### What to work on
Go through the listing below and retype exactly the lines starting at the one with "text: Pedidos ->" and ending at the one with "Serif, serif ->", skipping pictures.

### Records for processing
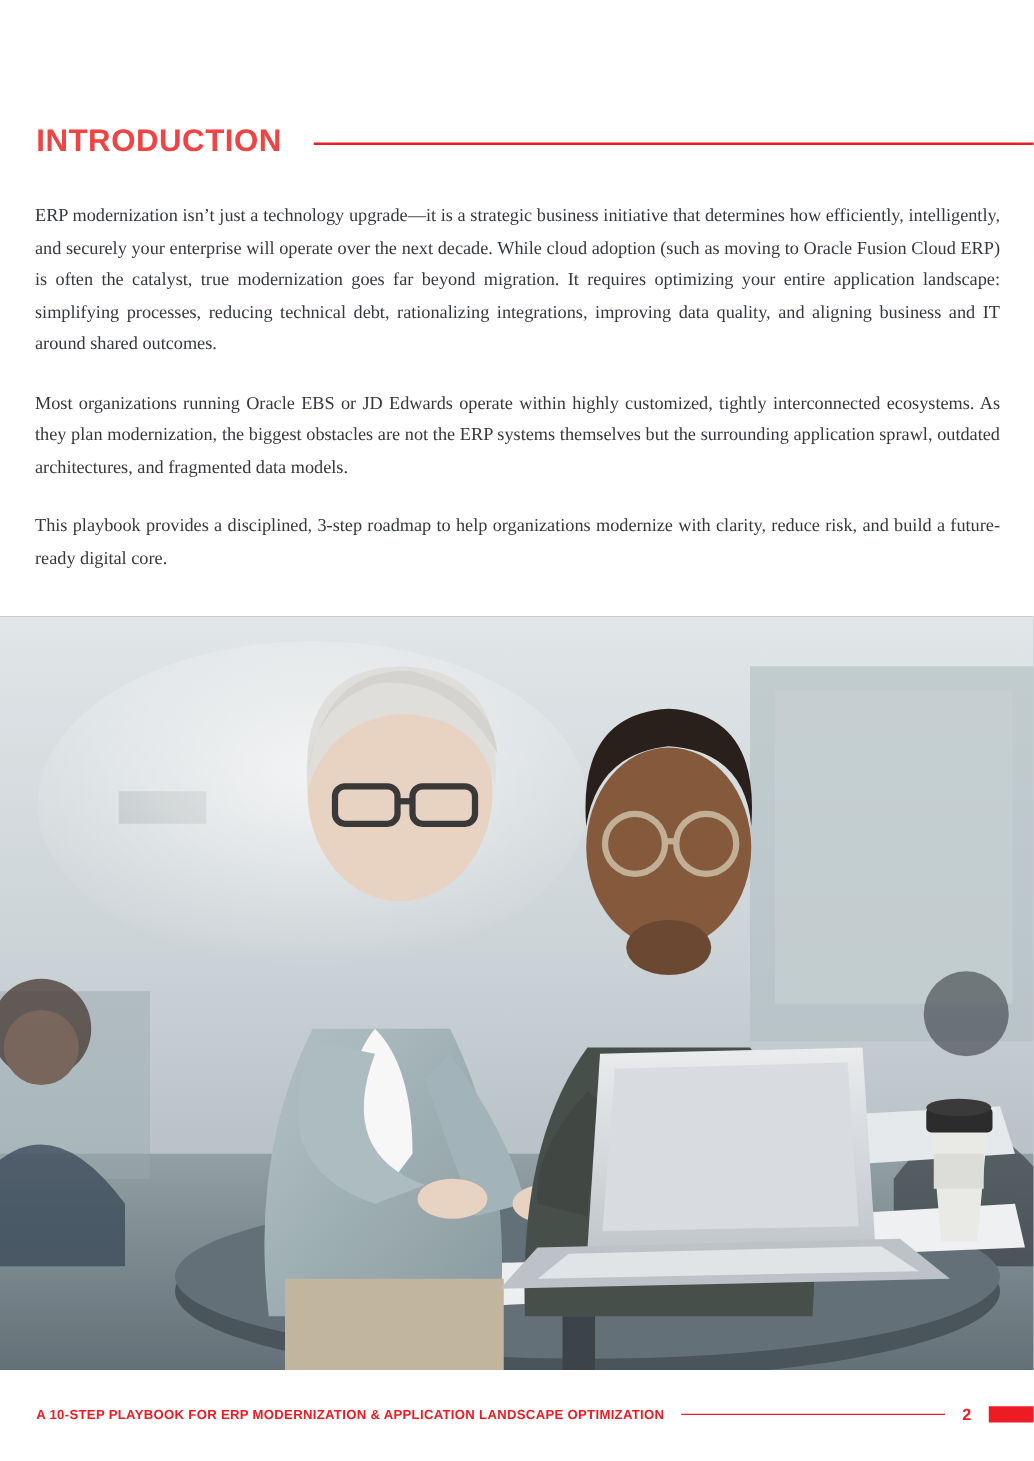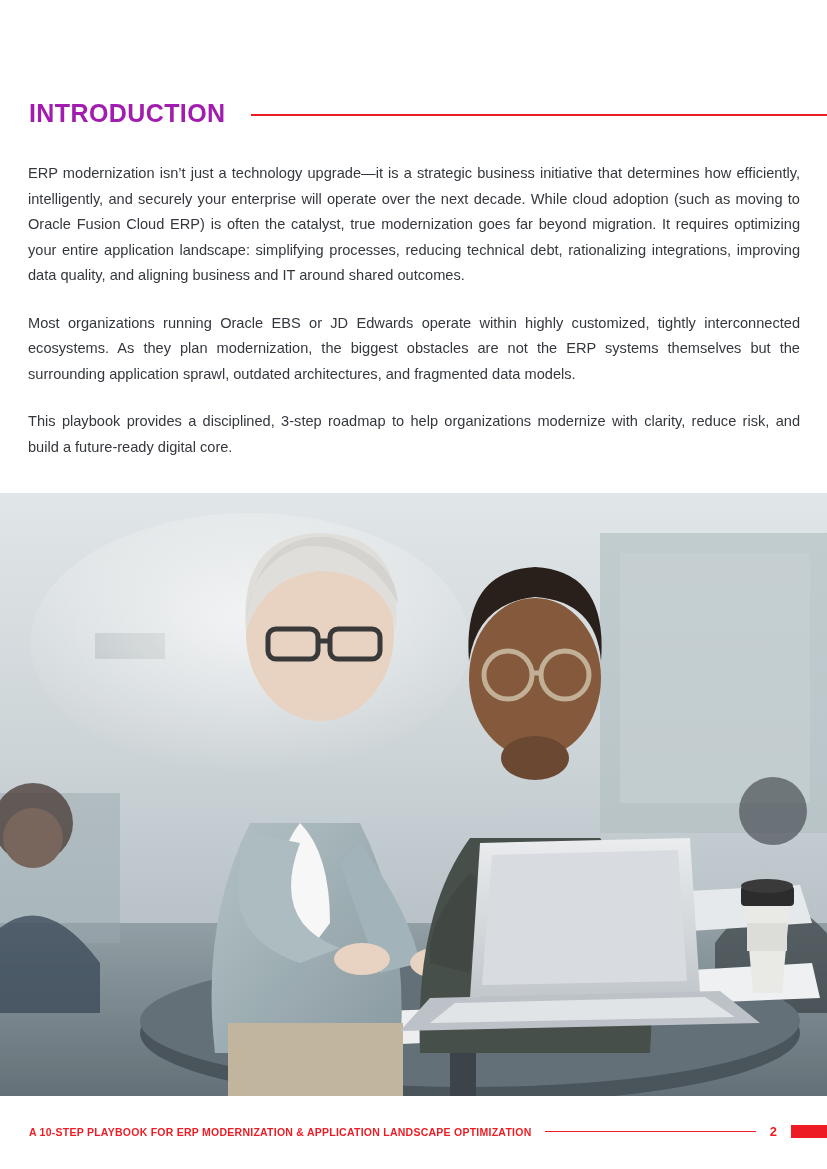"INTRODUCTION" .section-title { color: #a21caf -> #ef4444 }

==

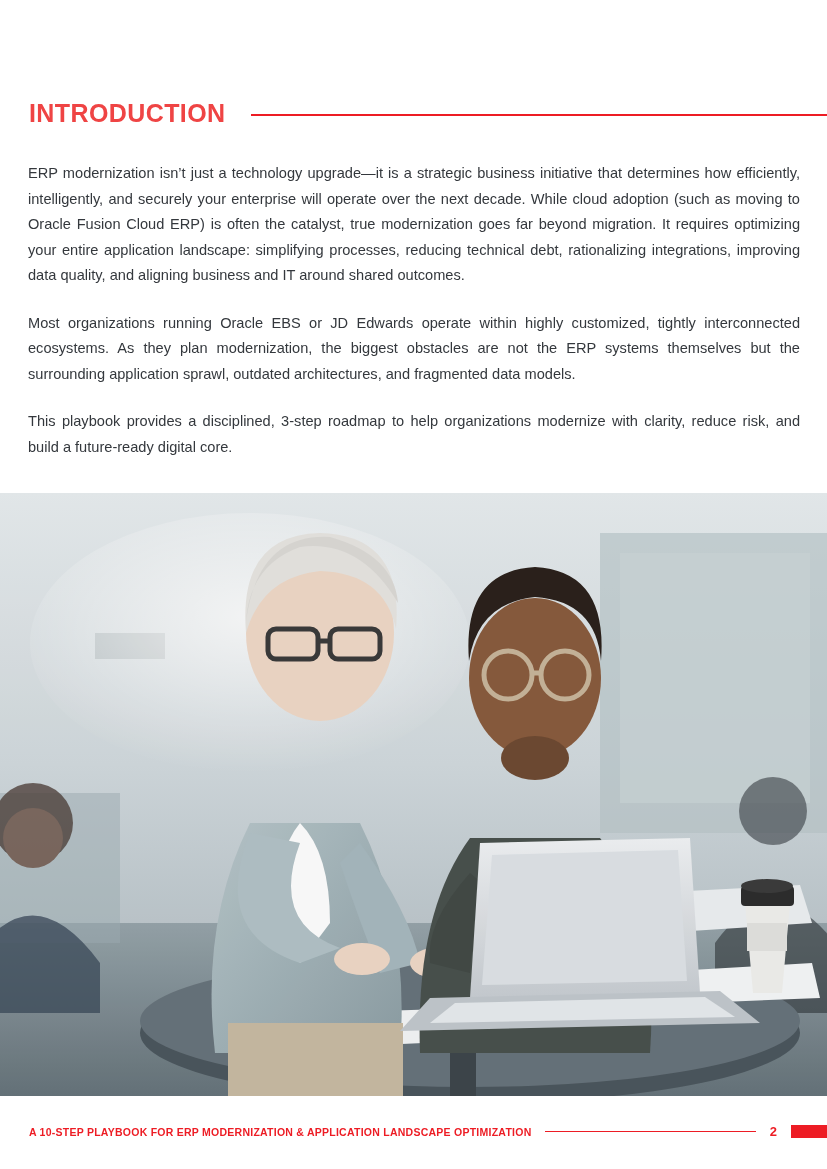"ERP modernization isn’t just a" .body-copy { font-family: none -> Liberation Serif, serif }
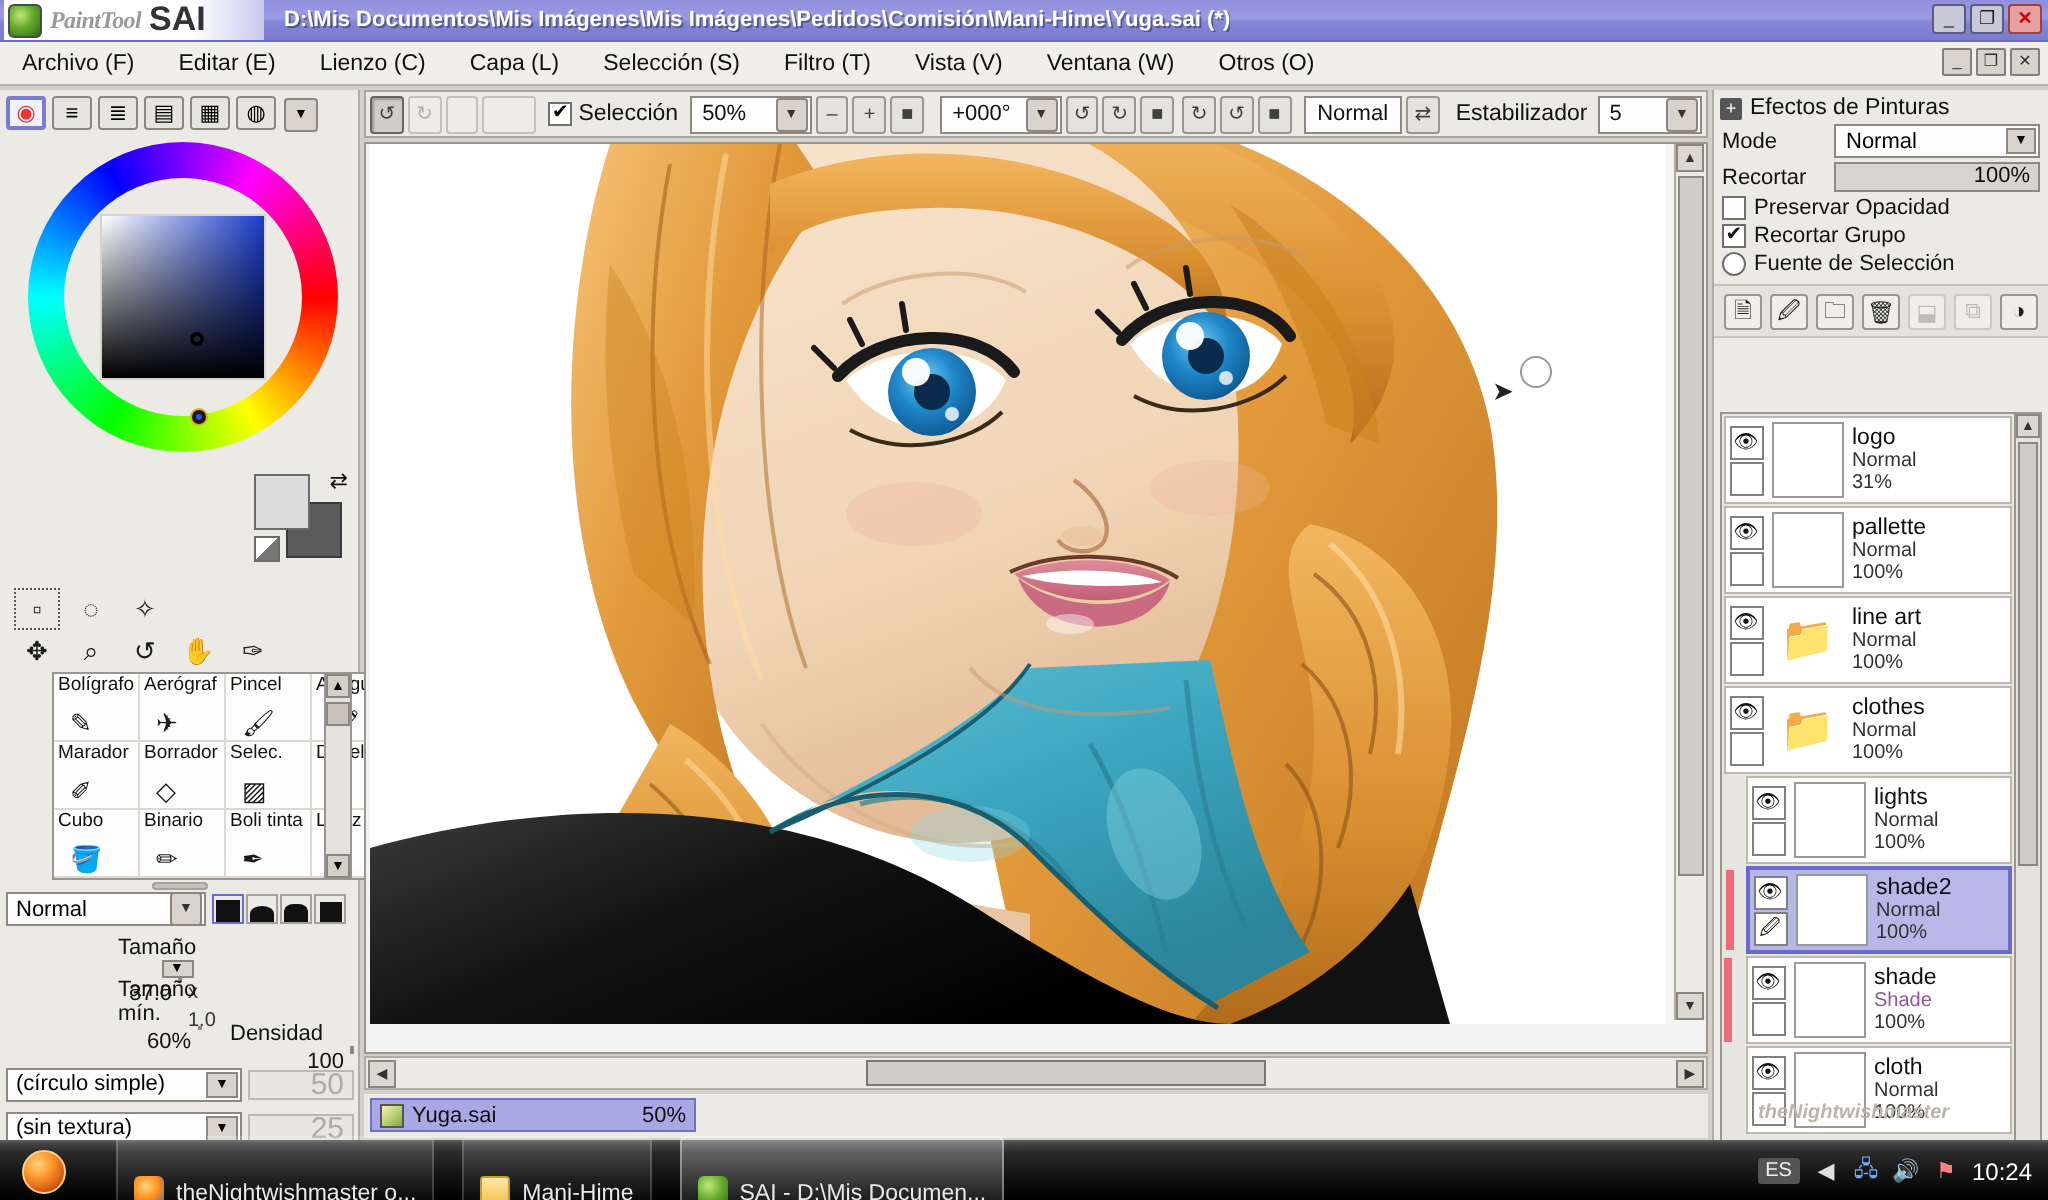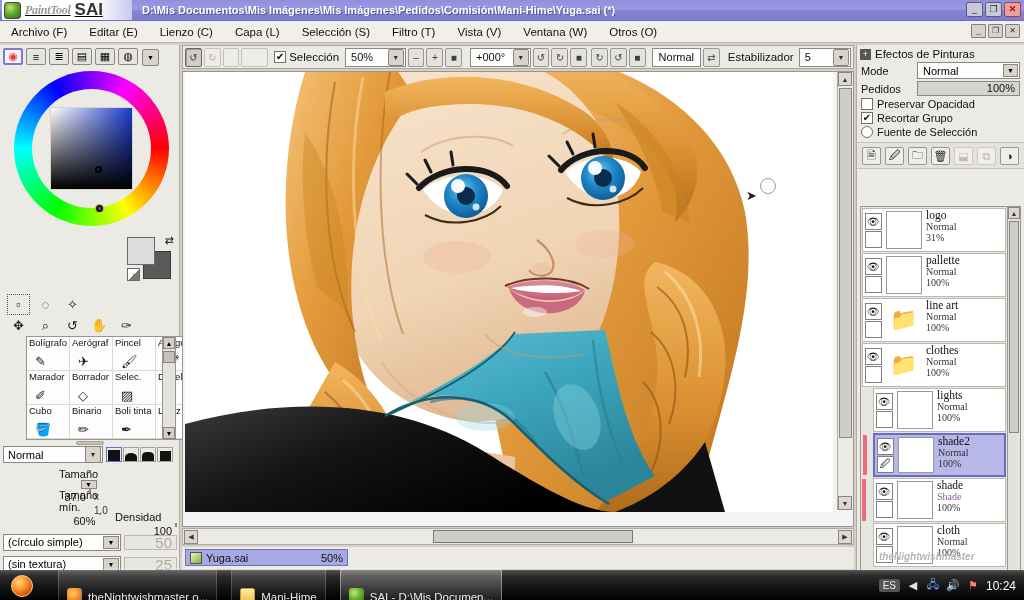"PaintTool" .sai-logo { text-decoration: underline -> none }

--

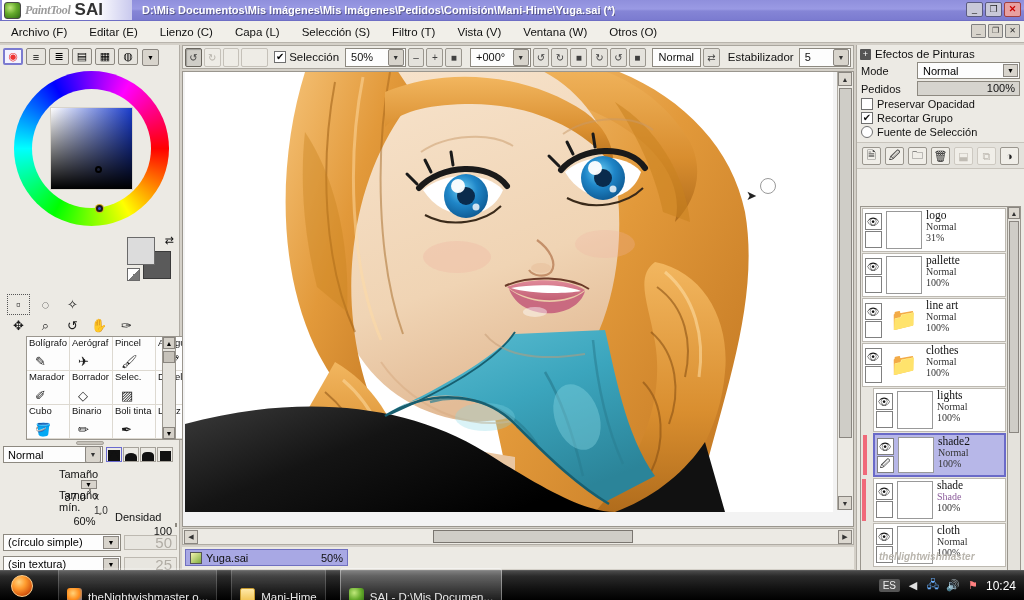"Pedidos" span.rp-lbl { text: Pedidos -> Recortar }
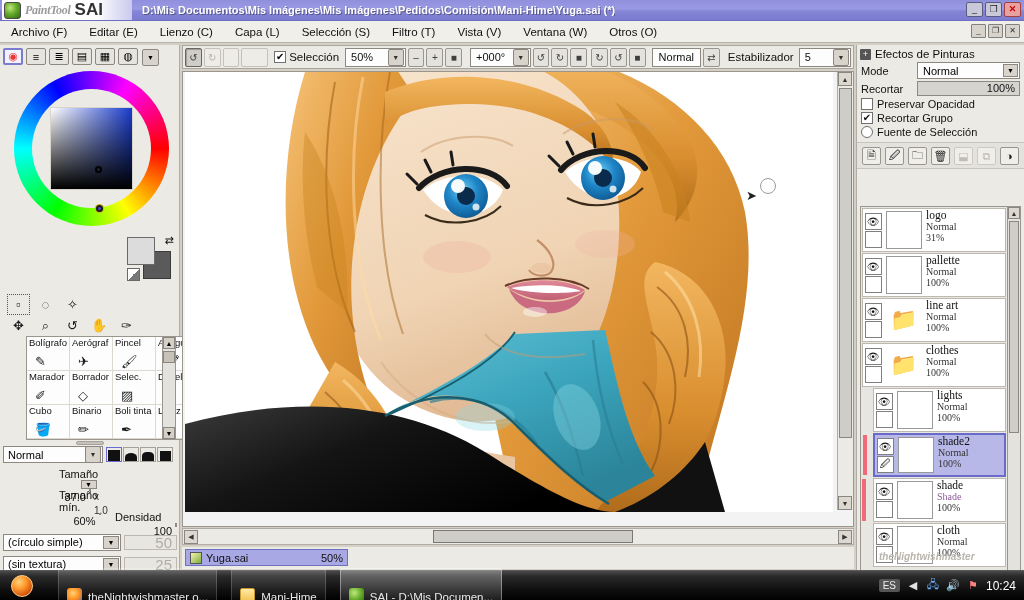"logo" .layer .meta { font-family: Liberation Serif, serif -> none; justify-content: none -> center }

### Completed exercise
"Pedidos" span.rp-lbl { text: Pedidos -> Recortar }
"logo" .layer .meta { font-family: Liberation Serif, serif -> none; justify-content: none -> center }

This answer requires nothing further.